Global Economy Faces Stagnation as Trade Tariffs Loom Over Growth Prospects
The World Bank has projected that global economic growth will stagnate at 2.7% this year, matching the lowest rates since 2019 excluding the pandemic’s peak. This growth rate, described by World Bank’s deputy chief economist Ayhan Kose, is sufficient for stability but unlikely to enhance living standards across both affluent and developing nations. The threat of new tariffs introduced by the incoming US administration, especially those targeting major trading partners like China, Canada, and Mexico, poses a significant risk to international trade dynamics.
With the US being the largest importer globally and these countries accounting for a substantial portion of its imports, escalated tariffs could have ramifications that ripple through the world economy. Kose emphasized that trade tensions are among the World Bank’s foremost concerns as they could stifle global growth. He noted that a mere increase of 10% in US import tariffs could knock down global growth by 0.2%—a figure that escalates with retaliatory actions from trade partners.

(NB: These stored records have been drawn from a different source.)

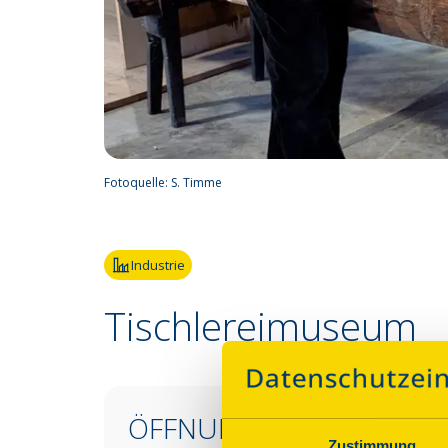
Fotoquelle:
S. Timme
Industrie
Tischlereimuseum
ÖFFNUNGSZEITEN &
Zustimmung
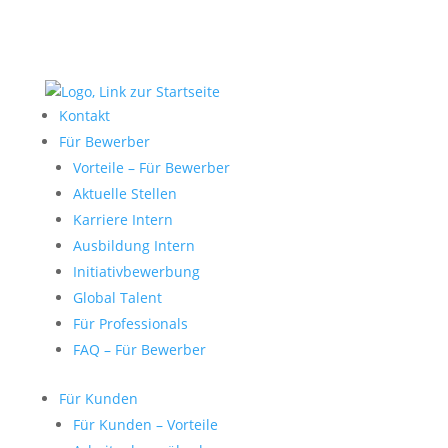
Kontakt
Für Bewerber
Vorteile – Für Bewerber
Aktuelle Stellen
Karriere Intern
Ausbildung Intern
Initiativbewerbung
Global Talent
Für Professionals
FAQ – Für Bewerber
Für Kunden
Für Kunden – Vorteile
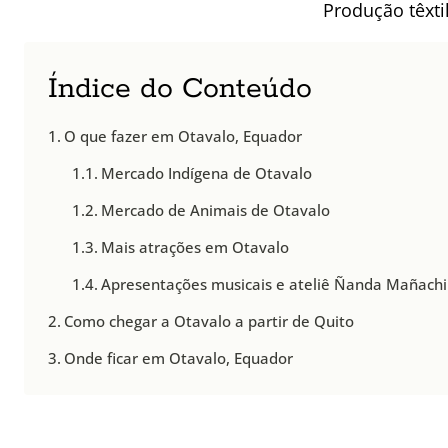
Produção têxti
Índice do Conteúdo
O que fazer em Otavalo, Equador
Mercado Indígena de Otavalo
Mercado de Animais de Otavalo
Mais atrações em Otavalo
Apresentações musicais e ateliê Ñanda Mañachi
Como chegar a Otavalo a partir de Quito
Onde ficar em Otavalo, Equador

Moreover, the World Bank expressed concern about persistent high interest rates and the uncertainty of financial policies, which together dampen investment and business confidence. Kose remarked that the anticipated growth rate would not support the crucial advancements in living standards that have been enjoyed historically, particularly indicating a worrying trend toward a decrease in long-term economic growth rates. This stagnation jeopardizes poverty reduction efforts and the ability to fund essential public services, thus amplifying the urgency for countries to devise effective economic policies. In response to these challenges, different nations are exploring various strategies: the UK is investing in the AI sector, the US is pursuing tax cuts and deregulation, while Indian policymakers focus on boosting manufacturing and China aims to enhance consumer spending.